Stored items from a collection:
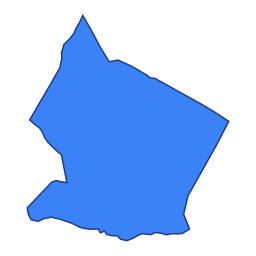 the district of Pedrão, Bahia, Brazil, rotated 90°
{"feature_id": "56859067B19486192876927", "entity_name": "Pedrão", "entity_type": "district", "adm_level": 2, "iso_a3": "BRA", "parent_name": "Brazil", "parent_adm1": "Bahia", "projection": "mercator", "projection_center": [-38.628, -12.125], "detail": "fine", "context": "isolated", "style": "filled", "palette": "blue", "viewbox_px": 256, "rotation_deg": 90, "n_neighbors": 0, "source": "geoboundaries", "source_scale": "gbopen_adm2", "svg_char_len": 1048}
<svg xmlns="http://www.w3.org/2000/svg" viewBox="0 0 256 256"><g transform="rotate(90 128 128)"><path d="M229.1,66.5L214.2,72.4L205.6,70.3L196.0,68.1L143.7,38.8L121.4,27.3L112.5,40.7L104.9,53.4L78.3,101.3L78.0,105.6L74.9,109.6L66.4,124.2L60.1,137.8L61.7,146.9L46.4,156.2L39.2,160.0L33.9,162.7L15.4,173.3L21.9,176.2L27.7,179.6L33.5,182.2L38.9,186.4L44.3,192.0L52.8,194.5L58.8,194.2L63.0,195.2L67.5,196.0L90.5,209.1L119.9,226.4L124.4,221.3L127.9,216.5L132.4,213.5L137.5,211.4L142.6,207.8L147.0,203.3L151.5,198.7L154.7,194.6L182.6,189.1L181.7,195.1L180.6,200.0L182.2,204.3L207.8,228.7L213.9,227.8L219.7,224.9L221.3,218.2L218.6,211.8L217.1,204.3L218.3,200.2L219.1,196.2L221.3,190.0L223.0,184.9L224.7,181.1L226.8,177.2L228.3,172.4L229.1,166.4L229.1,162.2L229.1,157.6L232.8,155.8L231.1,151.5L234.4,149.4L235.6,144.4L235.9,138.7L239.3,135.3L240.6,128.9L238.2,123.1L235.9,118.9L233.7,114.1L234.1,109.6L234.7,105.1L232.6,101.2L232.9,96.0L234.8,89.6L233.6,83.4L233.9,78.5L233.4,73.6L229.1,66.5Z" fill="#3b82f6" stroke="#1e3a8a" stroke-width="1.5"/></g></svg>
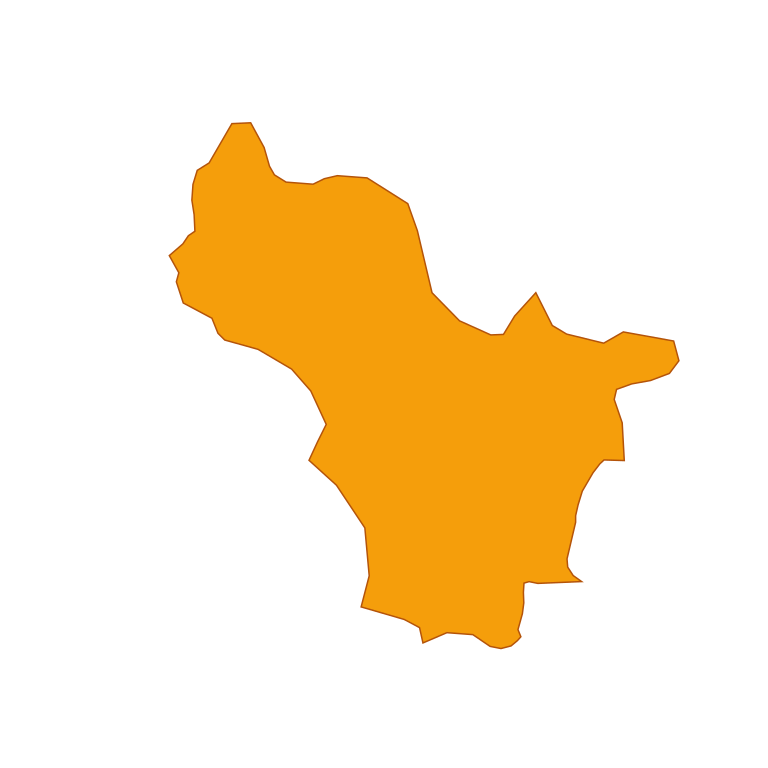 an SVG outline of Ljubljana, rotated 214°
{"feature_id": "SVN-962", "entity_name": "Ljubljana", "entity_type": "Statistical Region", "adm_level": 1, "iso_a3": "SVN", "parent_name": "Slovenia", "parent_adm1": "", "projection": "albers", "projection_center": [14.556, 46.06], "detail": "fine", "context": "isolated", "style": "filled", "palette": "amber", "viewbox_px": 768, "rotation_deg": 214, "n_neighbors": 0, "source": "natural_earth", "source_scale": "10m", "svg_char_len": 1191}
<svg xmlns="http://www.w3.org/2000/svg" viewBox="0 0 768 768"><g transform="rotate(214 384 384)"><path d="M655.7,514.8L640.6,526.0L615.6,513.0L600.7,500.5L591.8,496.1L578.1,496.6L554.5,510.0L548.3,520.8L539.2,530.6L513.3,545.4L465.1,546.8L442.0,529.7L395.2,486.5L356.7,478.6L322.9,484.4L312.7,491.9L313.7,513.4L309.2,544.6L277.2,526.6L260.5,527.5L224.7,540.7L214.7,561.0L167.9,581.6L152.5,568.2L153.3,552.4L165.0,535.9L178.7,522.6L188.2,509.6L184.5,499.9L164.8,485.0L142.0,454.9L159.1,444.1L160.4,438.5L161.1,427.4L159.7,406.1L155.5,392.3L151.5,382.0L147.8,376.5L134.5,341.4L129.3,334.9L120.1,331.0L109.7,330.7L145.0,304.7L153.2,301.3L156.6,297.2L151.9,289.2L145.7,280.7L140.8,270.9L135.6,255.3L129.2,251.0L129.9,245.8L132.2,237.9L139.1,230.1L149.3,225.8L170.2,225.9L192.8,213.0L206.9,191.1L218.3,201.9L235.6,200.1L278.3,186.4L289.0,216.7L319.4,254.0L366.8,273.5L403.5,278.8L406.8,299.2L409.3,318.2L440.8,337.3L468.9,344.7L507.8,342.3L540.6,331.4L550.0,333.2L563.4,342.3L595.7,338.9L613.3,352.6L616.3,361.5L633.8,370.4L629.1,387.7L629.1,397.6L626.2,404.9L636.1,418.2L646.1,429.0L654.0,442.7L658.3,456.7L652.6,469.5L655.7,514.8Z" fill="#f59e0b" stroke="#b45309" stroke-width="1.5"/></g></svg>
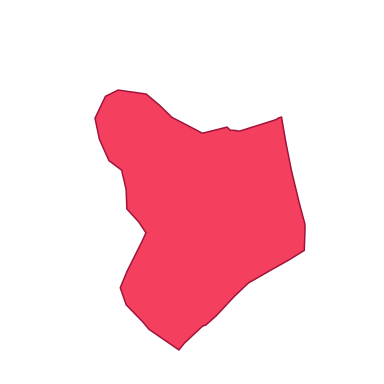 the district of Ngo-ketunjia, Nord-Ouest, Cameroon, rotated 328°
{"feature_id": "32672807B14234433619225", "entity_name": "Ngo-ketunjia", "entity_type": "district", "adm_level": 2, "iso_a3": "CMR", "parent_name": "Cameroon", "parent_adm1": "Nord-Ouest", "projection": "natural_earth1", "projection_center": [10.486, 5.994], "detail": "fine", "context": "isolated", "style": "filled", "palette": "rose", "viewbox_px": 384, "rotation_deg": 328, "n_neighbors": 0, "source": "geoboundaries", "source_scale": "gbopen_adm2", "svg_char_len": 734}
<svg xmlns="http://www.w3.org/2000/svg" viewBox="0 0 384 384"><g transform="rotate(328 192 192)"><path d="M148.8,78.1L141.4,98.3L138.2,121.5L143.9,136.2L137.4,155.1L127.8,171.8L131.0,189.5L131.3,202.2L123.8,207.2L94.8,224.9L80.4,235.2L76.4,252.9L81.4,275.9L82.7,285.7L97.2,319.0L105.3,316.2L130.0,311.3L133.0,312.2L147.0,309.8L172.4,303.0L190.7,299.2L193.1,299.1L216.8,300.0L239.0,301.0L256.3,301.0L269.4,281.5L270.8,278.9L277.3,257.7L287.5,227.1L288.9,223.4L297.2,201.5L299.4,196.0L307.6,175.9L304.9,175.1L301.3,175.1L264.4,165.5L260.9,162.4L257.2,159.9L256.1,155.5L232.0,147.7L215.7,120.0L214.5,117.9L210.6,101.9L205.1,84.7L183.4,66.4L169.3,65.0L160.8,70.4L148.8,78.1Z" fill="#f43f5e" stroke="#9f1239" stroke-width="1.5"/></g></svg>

Task details: Please copy every one of these entries word for word, without including the pictures in your answer.

Solution below:
 the district of Pedrão, Bahia, Brazil, rotated 90°
{"feature_id": "56859067B19486192876927", "entity_name": "Pedrão", "entity_type": "district", "adm_level": 2, "iso_a3": "BRA", "parent_name": "Brazil", "parent_adm1": "Bahia", "projection": "mercator", "projection_center": [-38.628, -12.125], "detail": "fine", "context": "isolated", "style": "filled", "palette": "blue", "viewbox_px": 256, "rotation_deg": 90, "n_neighbors": 0, "source": "geoboundaries", "source_scale": "gbopen_adm2", "svg_char_len": 1048}
<svg xmlns="http://www.w3.org/2000/svg" viewBox="0 0 256 256"><g transform="rotate(90 128 128)"><path d="M229.1,66.5L214.2,72.4L205.6,70.3L196.0,68.1L143.7,38.8L121.4,27.3L112.5,40.7L104.9,53.4L78.3,101.3L78.0,105.6L74.9,109.6L66.4,124.2L60.1,137.8L61.7,146.9L46.4,156.2L39.2,160.0L33.9,162.7L15.4,173.3L21.9,176.2L27.7,179.6L33.5,182.2L38.9,186.4L44.3,192.0L52.8,194.5L58.8,194.2L63.0,195.2L67.5,196.0L90.5,209.1L119.9,226.4L124.4,221.3L127.9,216.5L132.4,213.5L137.5,211.4L142.6,207.8L147.0,203.3L151.5,198.7L154.7,194.6L182.6,189.1L181.7,195.1L180.6,200.0L182.2,204.3L207.8,228.7L213.9,227.8L219.7,224.9L221.3,218.2L218.6,211.8L217.1,204.3L218.3,200.2L219.1,196.2L221.3,190.0L223.0,184.9L224.7,181.1L226.8,177.2L228.3,172.4L229.1,166.4L229.1,162.2L229.1,157.6L232.8,155.8L231.1,151.5L234.4,149.4L235.6,144.4L235.9,138.7L239.3,135.3L240.6,128.9L238.2,123.1L235.9,118.9L233.7,114.1L234.1,109.6L234.7,105.1L232.6,101.2L232.9,96.0L234.8,89.6L233.6,83.4L233.9,78.5L233.4,73.6L229.1,66.5Z" fill="#3b82f6" stroke="#1e3a8a" stroke-width="1.5"/></g></svg>
 an SVG outline of Ljubljana, rotated 214°
{"feature_id": "SVN-962", "entity_name": "Ljubljana", "entity_type": "Statistical Region", "adm_level": 1, "iso_a3": "SVN", "parent_name": "Slovenia", "parent_adm1": "", "projection": "albers", "projection_center": [14.556, 46.06], "detail": "fine", "context": "isolated", "style": "filled", "palette": "amber", "viewbox_px": 768, "rotation_deg": 214, "n_neighbors": 0, "source": "natural_earth", "source_scale": "10m", "svg_char_len": 1191}
<svg xmlns="http://www.w3.org/2000/svg" viewBox="0 0 768 768"><g transform="rotate(214 384 384)"><path d="M655.7,514.8L640.6,526.0L615.6,513.0L600.7,500.5L591.8,496.1L578.1,496.6L554.5,510.0L548.3,520.8L539.2,530.6L513.3,545.4L465.1,546.8L442.0,529.7L395.2,486.5L356.7,478.6L322.9,484.4L312.7,491.9L313.7,513.4L309.2,544.6L277.2,526.6L260.5,527.5L224.7,540.7L214.7,561.0L167.9,581.6L152.5,568.2L153.3,552.4L165.0,535.9L178.7,522.6L188.2,509.6L184.5,499.9L164.8,485.0L142.0,454.9L159.1,444.1L160.4,438.5L161.1,427.4L159.7,406.1L155.5,392.3L151.5,382.0L147.8,376.5L134.5,341.4L129.3,334.9L120.1,331.0L109.7,330.7L145.0,304.7L153.2,301.3L156.6,297.2L151.9,289.2L145.7,280.7L140.8,270.9L135.6,255.3L129.2,251.0L129.9,245.8L132.2,237.9L139.1,230.1L149.3,225.8L170.2,225.9L192.8,213.0L206.9,191.1L218.3,201.9L235.6,200.1L278.3,186.4L289.0,216.7L319.4,254.0L366.8,273.5L403.5,278.8L406.8,299.2L409.3,318.2L440.8,337.3L468.9,344.7L507.8,342.3L540.6,331.4L550.0,333.2L563.4,342.3L595.7,338.9L613.3,352.6L616.3,361.5L633.8,370.4L629.1,387.7L629.1,397.6L626.2,404.9L636.1,418.2L646.1,429.0L654.0,442.7L658.3,456.7L652.6,469.5L655.7,514.8Z" fill="#f59e0b" stroke="#b45309" stroke-width="1.5"/></g></svg>
 the district of Ngo-ketunjia, Nord-Ouest, Cameroon, rotated 328°
{"feature_id": "32672807B14234433619225", "entity_name": "Ngo-ketunjia", "entity_type": "district", "adm_level": 2, "iso_a3": "CMR", "parent_name": "Cameroon", "parent_adm1": "Nord-Ouest", "projection": "natural_earth1", "projection_center": [10.486, 5.994], "detail": "fine", "context": "isolated", "style": "filled", "palette": "rose", "viewbox_px": 384, "rotation_deg": 328, "n_neighbors": 0, "source": "geoboundaries", "source_scale": "gbopen_adm2", "svg_char_len": 734}
<svg xmlns="http://www.w3.org/2000/svg" viewBox="0 0 384 384"><g transform="rotate(328 192 192)"><path d="M148.8,78.1L141.4,98.3L138.2,121.5L143.9,136.2L137.4,155.1L127.8,171.8L131.0,189.5L131.3,202.2L123.8,207.2L94.8,224.9L80.4,235.2L76.4,252.9L81.4,275.9L82.7,285.7L97.2,319.0L105.3,316.2L130.0,311.3L133.0,312.2L147.0,309.8L172.4,303.0L190.7,299.2L193.1,299.1L216.8,300.0L239.0,301.0L256.3,301.0L269.4,281.5L270.8,278.9L277.3,257.7L287.5,227.1L288.9,223.4L297.2,201.5L299.4,196.0L307.6,175.9L304.9,175.1L301.3,175.1L264.4,165.5L260.9,162.4L257.2,159.9L256.1,155.5L232.0,147.7L215.7,120.0L214.5,117.9L210.6,101.9L205.1,84.7L183.4,66.4L169.3,65.0L160.8,70.4L148.8,78.1Z" fill="#f43f5e" stroke="#9f1239" stroke-width="1.5"/></g></svg>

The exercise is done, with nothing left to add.